For the next several days, I went through the motions of running the bakery, but my heart wasn’t in it. It felt like a great hole had opened in my life. It was just me now, against the world: me responsible for this bakery; me responsible for my daughter; me responsible for carrying on a family tradition I was only beginning to understand.
On the sixth night after Mamie died, Alain takes Annie out for a walk, and I sit by the fire with Jacob, listening as he talks haltingly of the years after the war.
“I am so sorry, Hope, that I was not there to see you grow up,” he tells me as he squeezes my hands. I can feel his hands shaking. “I would give anything to have been there. But you are a fine woman, a good woman. You remind me so much of Rose, of the woman I always knew she would grow to be. And you too have raised a fine daughter with a fine heart.”
I thank him and stare into the fire, wondering how to ask him the question that has been gnawing at the edges of my mind since I’d met Jacob. “What about my grandfather?” I finally ask softly. “Ted.”

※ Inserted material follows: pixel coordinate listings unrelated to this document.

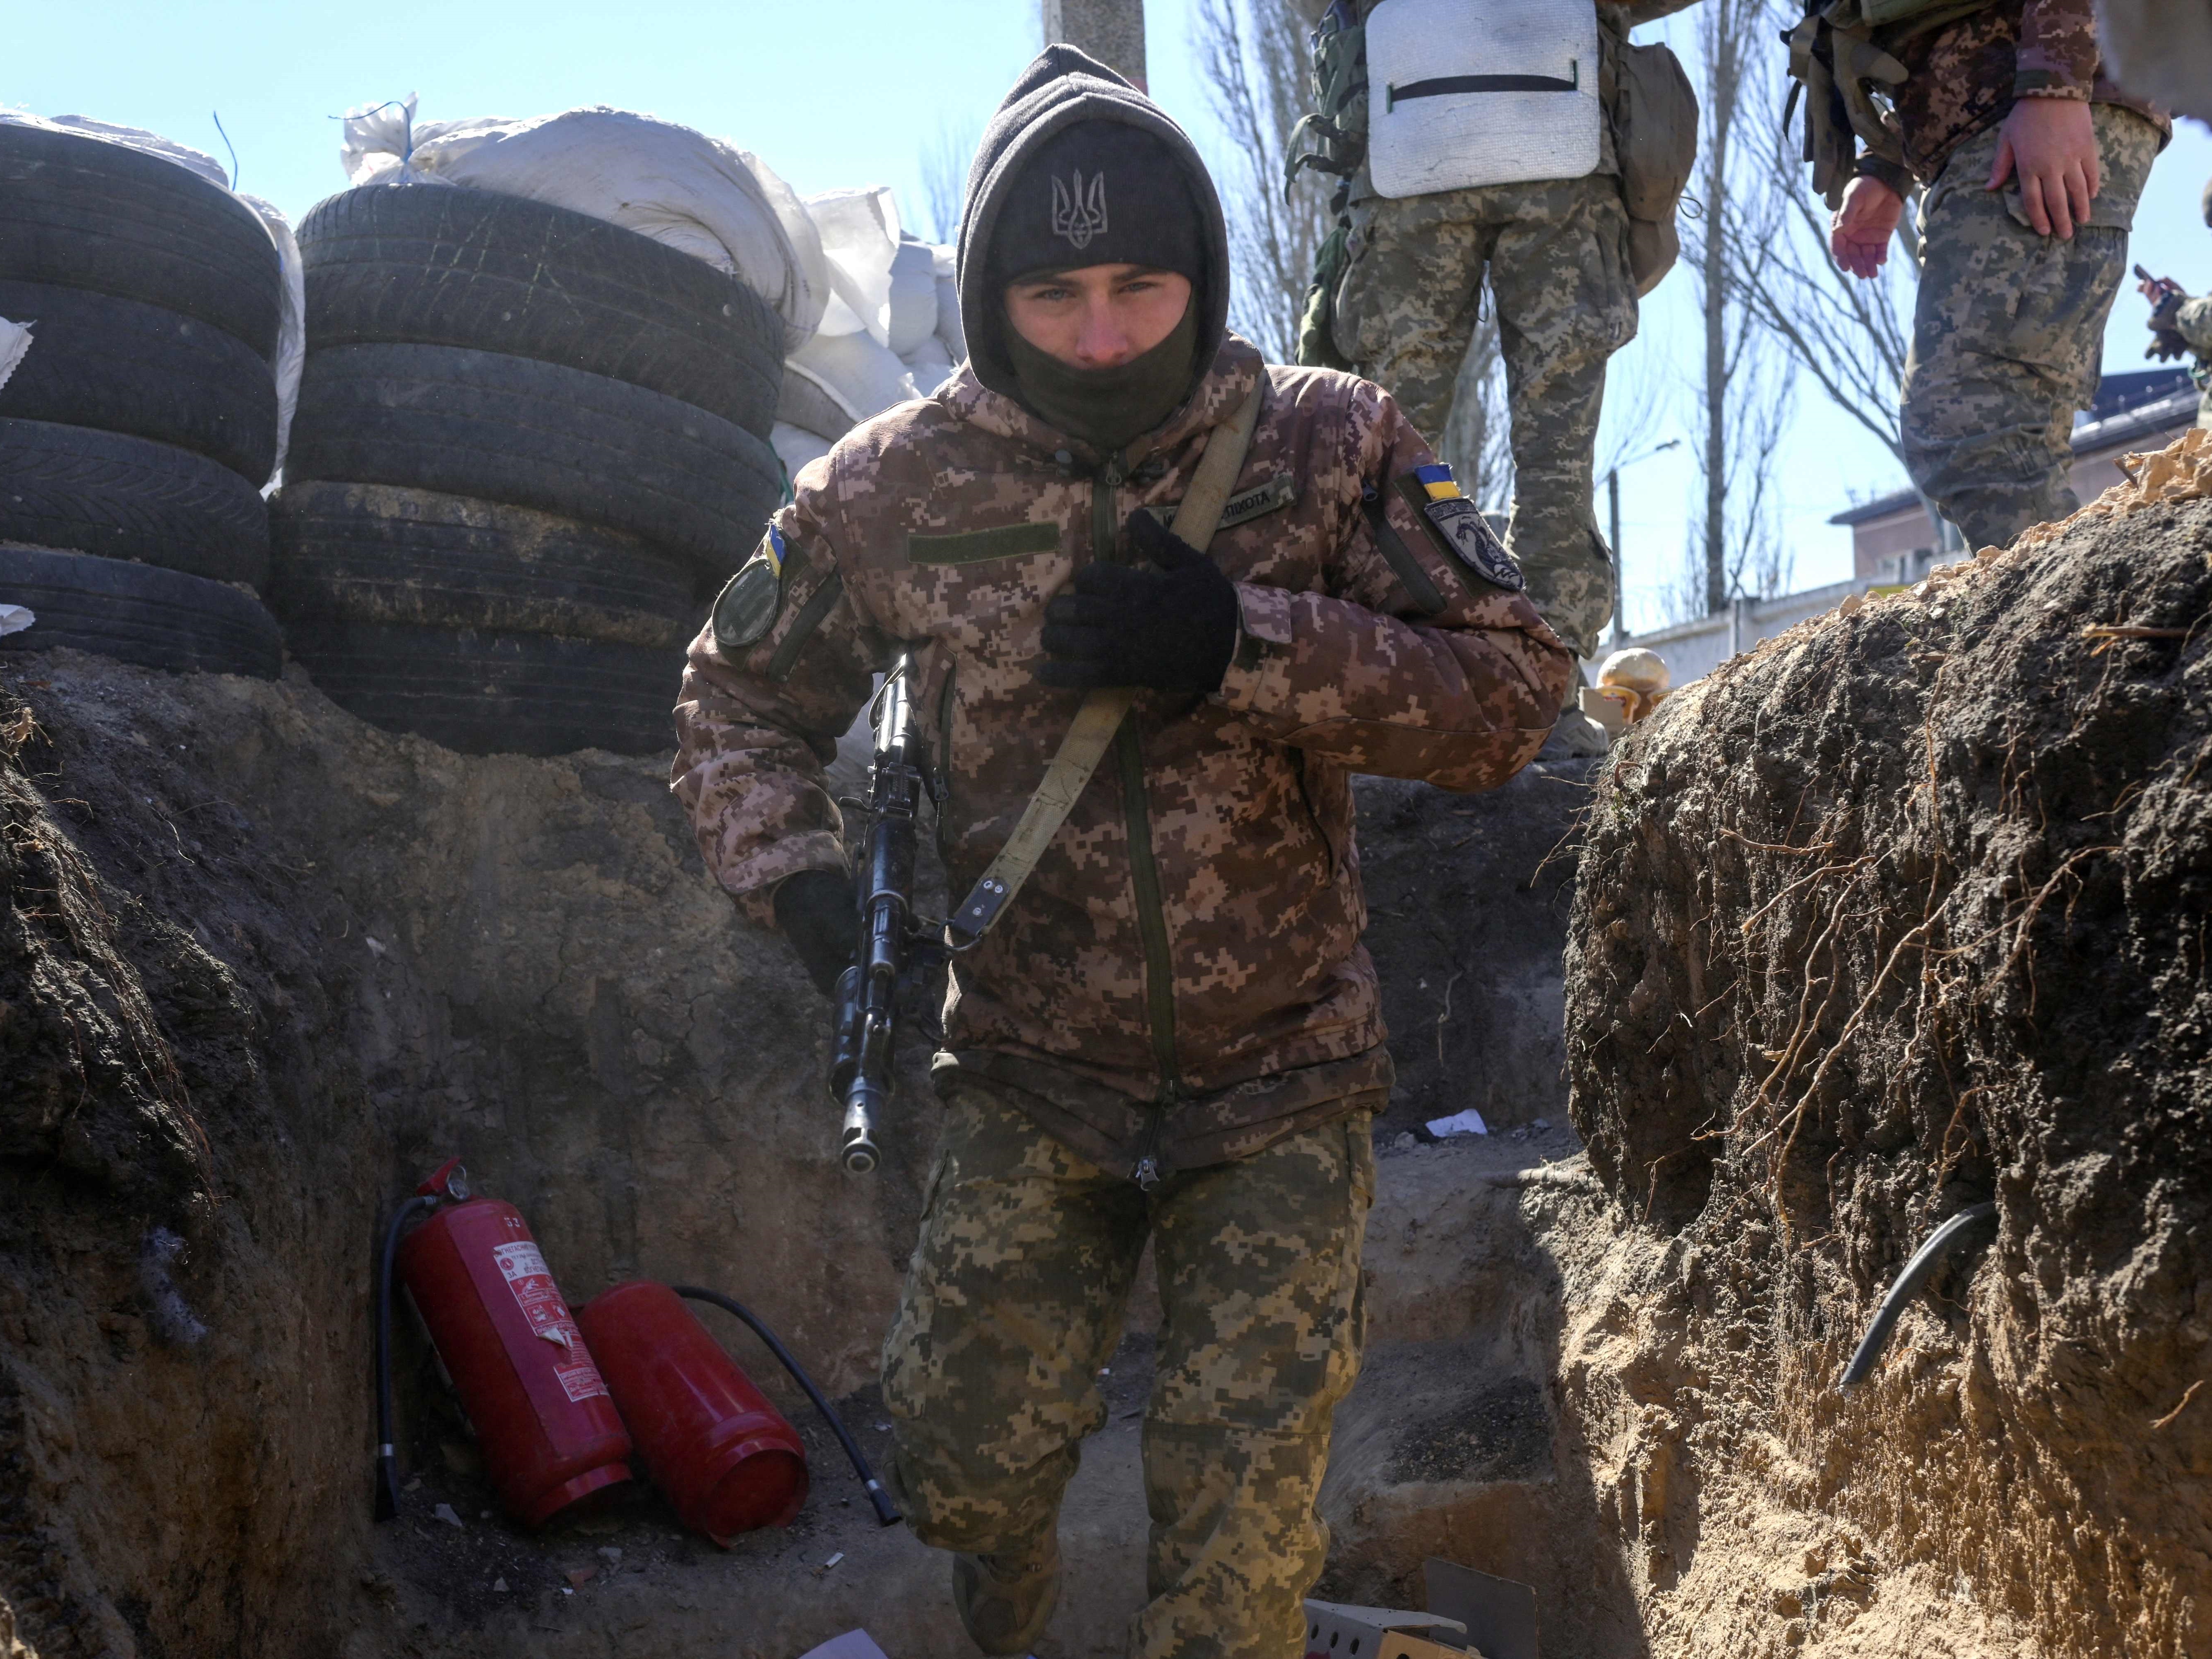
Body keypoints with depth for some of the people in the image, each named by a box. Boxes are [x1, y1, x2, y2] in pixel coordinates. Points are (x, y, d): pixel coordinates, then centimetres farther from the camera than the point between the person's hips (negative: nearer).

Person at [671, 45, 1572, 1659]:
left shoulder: (1328, 445, -9)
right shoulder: (892, 490, -6)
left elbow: (1516, 693, -13)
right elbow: (739, 708, 8)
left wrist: (1245, 646, -24)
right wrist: (807, 879, -10)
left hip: (1281, 1078, -1)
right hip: (1028, 1078, 1)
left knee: (1246, 1512, -3)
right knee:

Jacob bows his head and looks into the fire for a long time. “Your grandfather must have been a wonderful man,” he says finally. “He raised a fine family, Hope. I wish I had gotten a chance to thank him for that.”
“None of this is fair to him,” I say softly. “I’m sorry,” I add after a pause. “I don’t mean to offend you.”
“Of course not,” Jacob says quickly. “And you are right.” He pauses and stares into the fire for a long time. “He will always be your grandfather, Hope. I know that. I know you will never love me the way you love him, for you have known him your whole life.”
I open my mouth to protest, for this isn’t fair to Jacob either. But he holds up a hand to stop me. “I will always regret that I was not here for the things he was here to see. But that is the hand that life has dealt us. And we must accept it. You can only look forward in life. You can change the future, but not the past.”
I hesitate and nod. “I’m sorry,” I say, but the words feel lame and ineffectual. “Did my grandmother say anything about him?” I ask. “To you? Before she died?”
He nods and looks away. “She explained everything as best she could,” he says. “I think she believed she had to make me understand, but the truth is, I have always understood, Hope. War tears us apart, and there are some things that cannot be put back together.”
“What did she tell you?”
He turns to look at me. “She made it to Spain in the late autumn of 1942. It was there that she met your grandfather. He had been in a U.S. military plane shot down over France, and like your grandmother, he had been smuggled into Spain, through channels in France that helped the Allies. He and your grandmother were hidden in the same home, and that is how they met. He fell in love with your grandmother, who was due to give birth soon. It was around that time that there was an influx of Jewish people who escaped from Paris, people Rose had known in her former life, and they told her I was dead. She did not believe it at first, but some of them claimed to have seen me die in the streets of Paris. Another said he had seen me taken to the gas chamber at Auschwitz.”
“My God,” I murmur, not knowing what else to say.
Jacob looks out the window, where ice has begun to creep over the pane, obscuring our view into the darkness outside. “She did not believe it at first,” he says again. “She said she did not feel it in her soul. But the more people who told her I was gone, the more convinced she became that I had, in fact, died, and what she was feeling was due to the fact that I lived on through the child growing inside her. She knew then that she had to protect our daughter at all costs. And so when Ted proposed to her and told her he would bring her back to the United States before the baby came, she knew it would give our child the chance to be born an American, which is what we had always dreamed of together. It would give our child a chance to grow up in a land where she could always be free.
“She went back to the United States with your grandfather, who married her,” Jacob continues slowly. “They listed him on the birth certificate as Josephine’s father, so there would be no complications. Later, they paid to have the year changed so that no one would do the math and doubt the story. Your grandfather asked just one thing of your grandmother: that she permit him to raise Josephine as his own, that Josephine never be told of my existence.”
“So she never told my mother about you?”